If one were to focus exclusively on the top-line growth of NikoTech from Y1 to Y2, it would appear that things are going well. In an industry where expansion has slowed over the last few years, 23% year-to-year top-line growth ($1.500 billion to $1.845 billion) is more than an acceptable number. Less impressive, however, is the change in net income from $25.2 million in Y1 to $12.6 million in Y2. Obviously, the challenge for NikoTech's management is to continue the acceleration in sales while reversing the 50% slide in net income. The answer to that challenge is to understand the underlying forces that accelerated sales, isolate the causes of returns and allowances, identify what really constitutes cost of goods sold and, finally, realize that when left unabated, general, sales and administrative expenses can be a voracious consumer of gross profit.

Once it is determined that a product has market appeal, the key factors that drive sales at an operating level are product availability and price.
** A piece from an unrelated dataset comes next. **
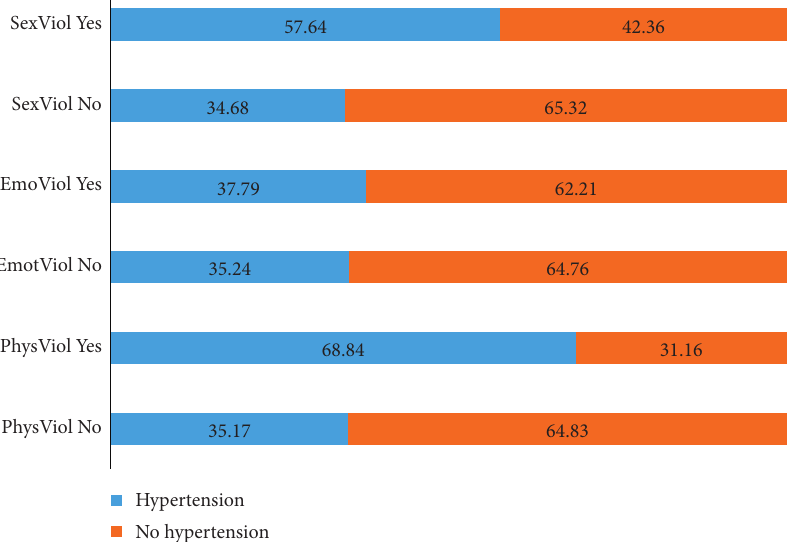
Figure 2: Percentage distribution of hypertension females (15–34 years old) by experiences of intimate partner violence, South Africa,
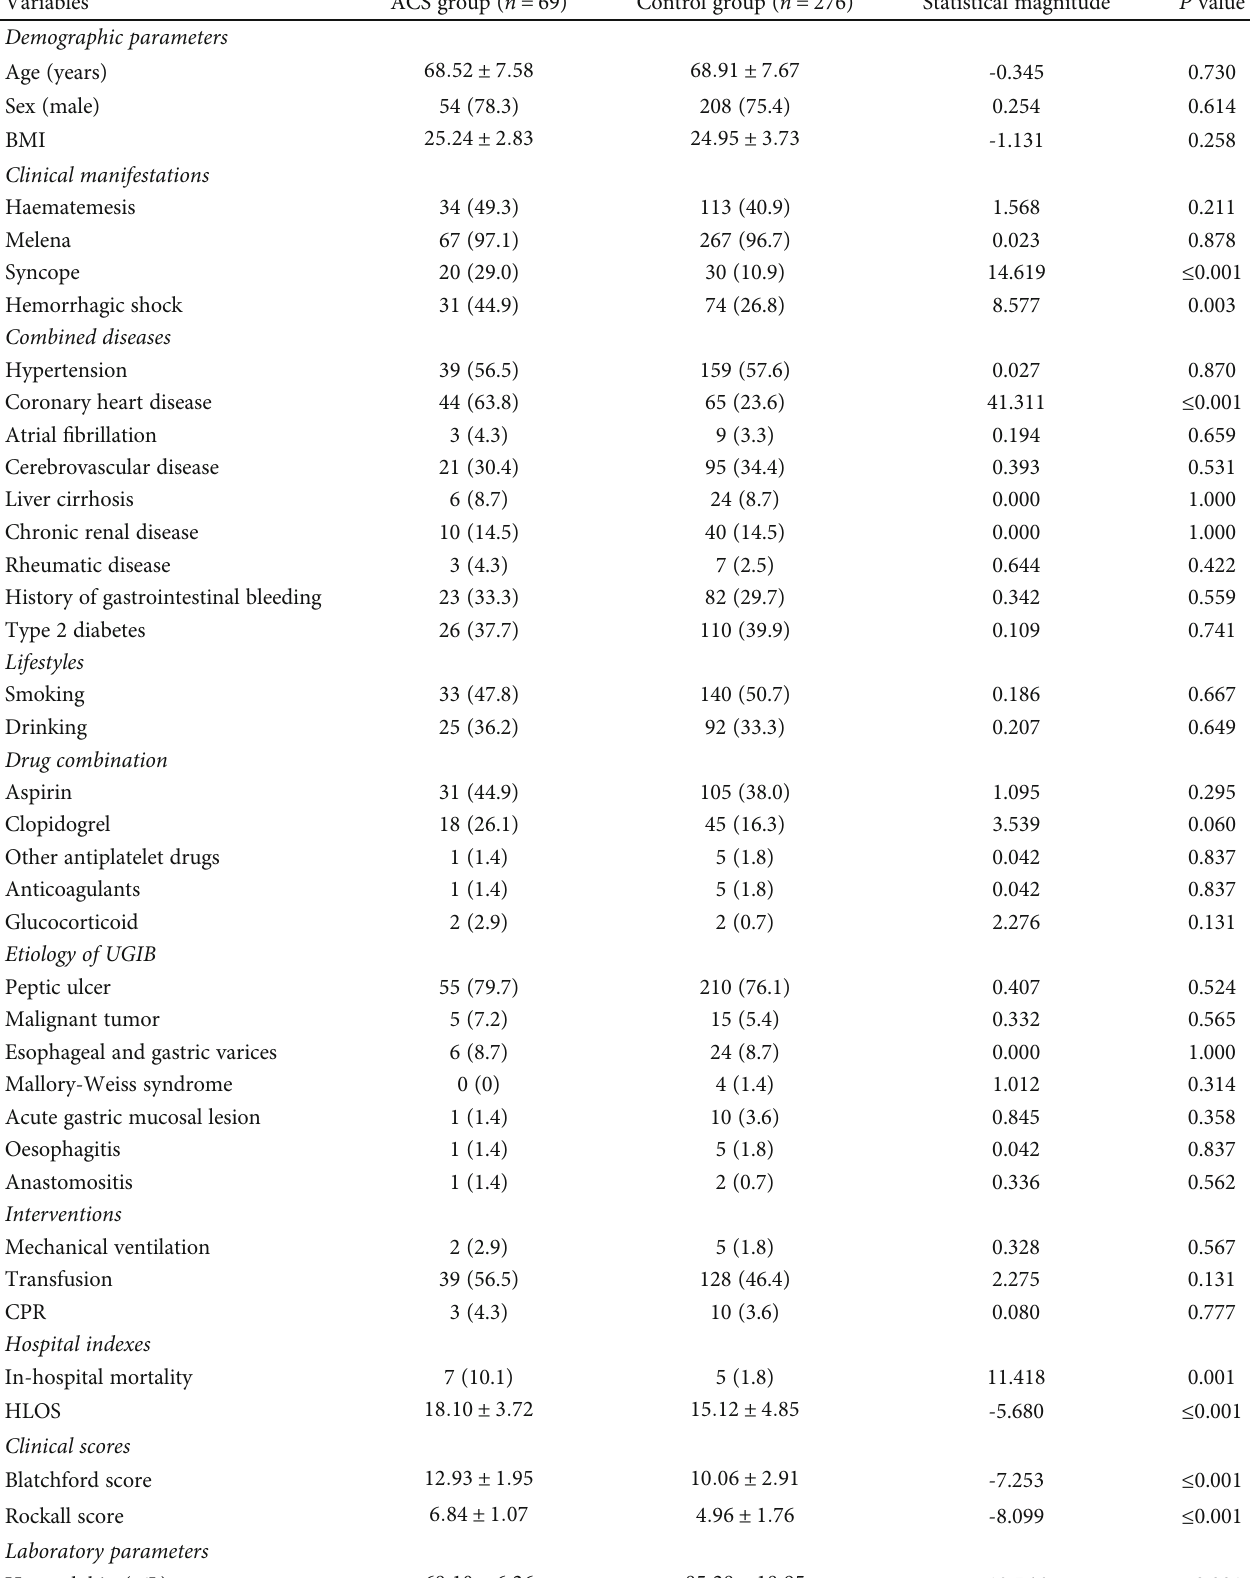
Table 1: Characteristics and single-factor analysis of the ACS group and control group ( n (%), mean ± SD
Given NikoTech's build-to-order model, product availability certainly relies on accurate forecasting and collaborative planning, but even more so on the rapid sourcing of raw materials, short cycle times and 100% accurate distribution lead times. Native to the build-to-order model is a minimum of finished goods inventory; therefore, aside from low costs, the key competitive factor for NikoTech is velocity across the entire supply chain. Considering the nature of the industry, as well as the relatively small size of NikoTech, controlling costs and reducing cumulative lead times are two of the most important competitive weapons the company has.

Looking only at the sales numbers, the initial indication is that the company is offering a competitively priced product, is keeping up with customer demand and is compliant with binding lead time agreements. Suffice it to say that customers find NikoTech's products and prices appealing (maybe too appealing); otherwise, sales would not have grown by $345 million in a single year. For this reason, it is important that NikoTech focus on what it is doing well in its supply chain and identify and implement best practices across geographies. However, when one focuses on the drop in net income, it is also clear that there is a big gap between doing the right things and doing things right.

Could it be that the company is pulling out all the stops to comply with the demands of its clients without considering profitability? In a situation where six customers represent 70% of sales, that is a very real possibility.